Page images and extracted text
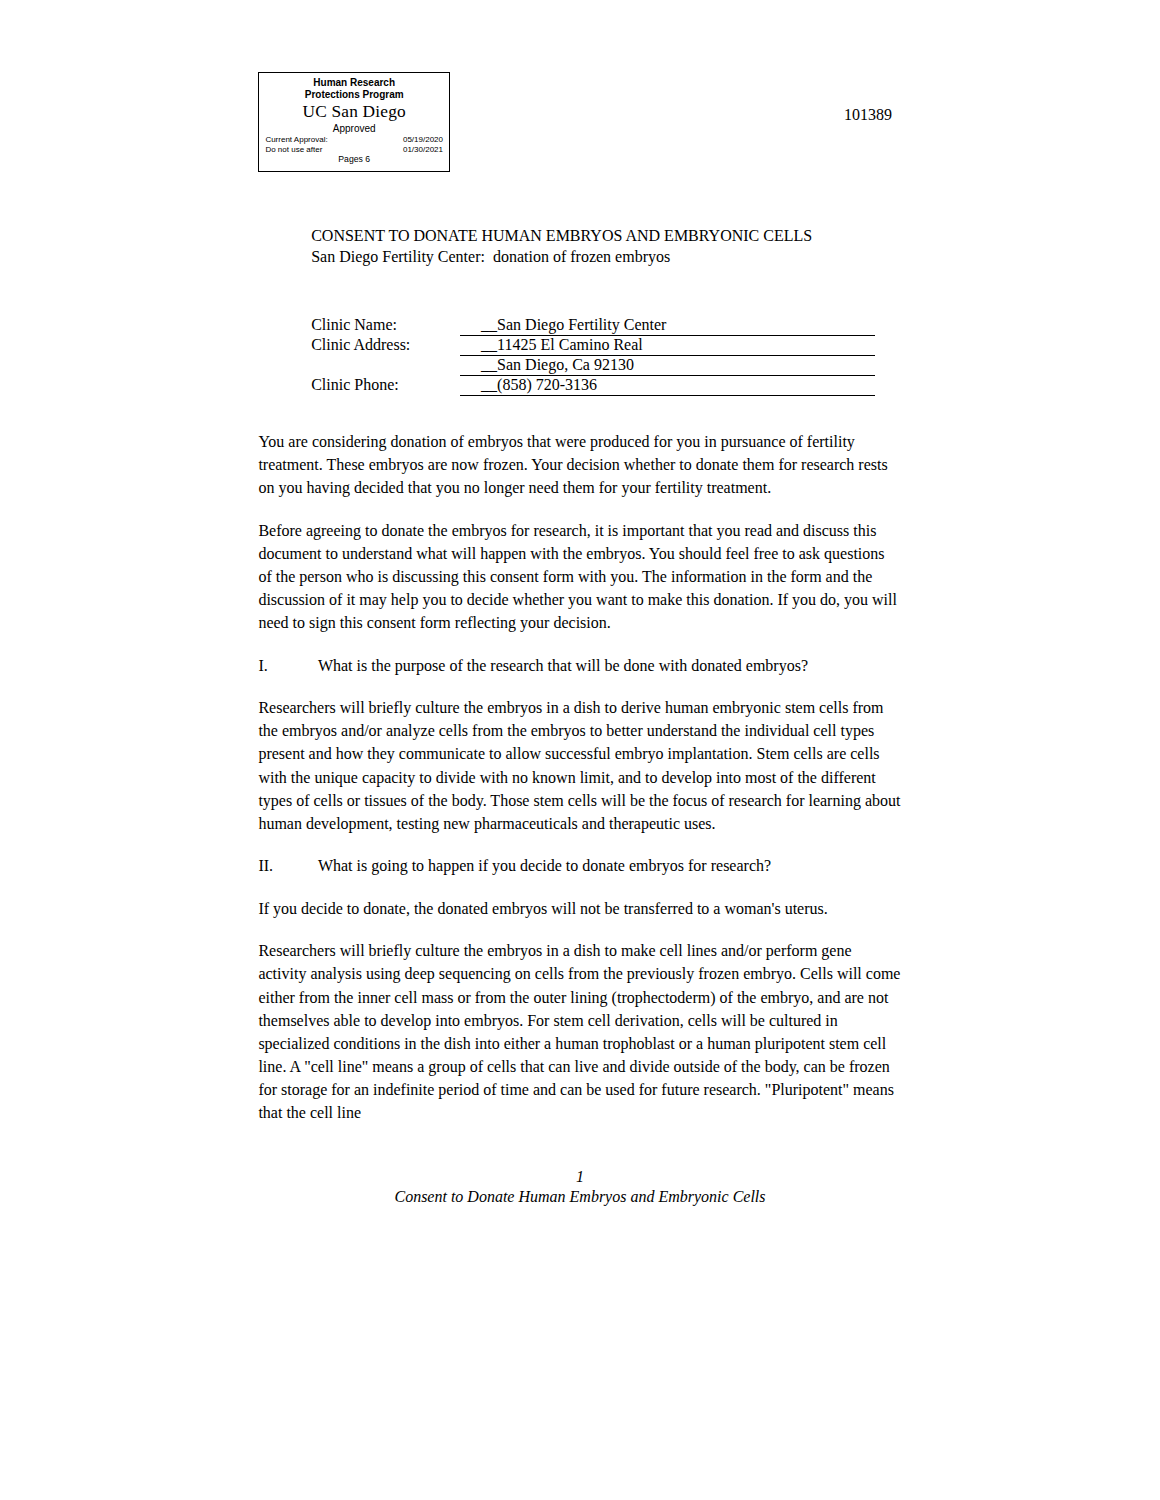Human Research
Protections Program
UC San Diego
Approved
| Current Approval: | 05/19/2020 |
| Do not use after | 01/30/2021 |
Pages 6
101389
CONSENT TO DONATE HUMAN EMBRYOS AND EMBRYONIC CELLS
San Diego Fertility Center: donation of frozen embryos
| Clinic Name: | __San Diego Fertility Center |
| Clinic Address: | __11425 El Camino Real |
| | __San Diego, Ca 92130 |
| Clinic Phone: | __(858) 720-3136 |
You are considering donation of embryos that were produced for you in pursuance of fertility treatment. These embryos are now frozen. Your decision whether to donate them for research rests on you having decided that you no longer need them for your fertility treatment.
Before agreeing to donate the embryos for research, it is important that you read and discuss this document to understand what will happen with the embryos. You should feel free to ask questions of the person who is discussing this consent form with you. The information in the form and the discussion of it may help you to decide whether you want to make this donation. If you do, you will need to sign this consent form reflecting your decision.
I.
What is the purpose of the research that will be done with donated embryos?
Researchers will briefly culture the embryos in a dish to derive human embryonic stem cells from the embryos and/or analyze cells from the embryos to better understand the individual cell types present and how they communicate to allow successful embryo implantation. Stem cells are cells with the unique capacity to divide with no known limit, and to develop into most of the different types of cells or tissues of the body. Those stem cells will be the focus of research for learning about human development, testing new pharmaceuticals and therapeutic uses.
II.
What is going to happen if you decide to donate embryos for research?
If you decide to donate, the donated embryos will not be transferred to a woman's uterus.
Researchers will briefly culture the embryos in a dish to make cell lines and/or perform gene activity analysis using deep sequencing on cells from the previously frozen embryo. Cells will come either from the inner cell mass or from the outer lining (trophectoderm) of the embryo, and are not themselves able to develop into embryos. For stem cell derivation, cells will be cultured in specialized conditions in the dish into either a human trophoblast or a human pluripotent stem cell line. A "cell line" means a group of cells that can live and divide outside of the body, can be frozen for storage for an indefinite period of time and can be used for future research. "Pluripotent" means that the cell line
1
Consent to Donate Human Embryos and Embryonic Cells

* **Problem description**:
Without changing a word, retype every entry above, but drop its pictures.

* **Exercise answer**:
Human Research
Protections Program
UC San Diego
Approved
| Current Approval: | 05/19/2020 |
| Do not use after | 01/30/2021 |
Pages 6
101389
CONSENT TO DONATE HUMAN EMBRYOS AND EMBRYONIC CELLS
San Diego Fertility Center: donation of frozen embryos
| Clinic Name: | __San Diego Fertility Center |
| Clinic Address: | __11425 El Camino Real |
| | __San Diego, Ca 92130 |
| Clinic Phone: | __(858) 720-3136 |
You are considering donation of embryos that were produced for you in pursuance of fertility treatment. These embryos are now frozen. Your decision whether to donate them for research rests on you having decided that you no longer need them for your fertility treatment.
Before agreeing to donate the embryos for research, it is important that you read and discuss this document to understand what will happen with the embryos. You should feel free to ask questions of the person who is discussing this consent form with you. The information in the form and the discussion of it may help you to decide whether you want to make this donation. If you do, you will need to sign this consent form reflecting your decision.
I.
What is the purpose of the research that will be done with donated embryos?
Researchers will briefly culture the embryos in a dish to derive human embryonic stem cells from the embryos and/or analyze cells from the embryos to better understand the individual cell types present and how they communicate to allow successful embryo implantation. Stem cells are cells with the unique capacity to divide with no known limit, and to develop into most of the different types of cells or tissues of the body. Those stem cells will be the focus of research for learning about human development, testing new pharmaceuticals and therapeutic uses.
II.
What is going to happen if you decide to donate embryos for research?
If you decide to donate, the donated embryos will not be transferred to a woman's uterus.
Researchers will briefly culture the embryos in a dish to make cell lines and/or perform gene activity analysis using deep sequencing on cells from the previously frozen embryo. Cells will come either from the inner cell mass or from the outer lining (trophectoderm) of the embryo, and are not themselves able to develop into embryos. For stem cell derivation, cells will be cultured in specialized conditions in the dish into either a human trophoblast or a human pluripotent stem cell line. A "cell line" means a group of cells that can live and divide outside of the body, can be frozen for storage for an indefinite period of time and can be used for future research. "Pluripotent" means that the cell line
1
Consent to Donate Human Embryos and Embryonic Cells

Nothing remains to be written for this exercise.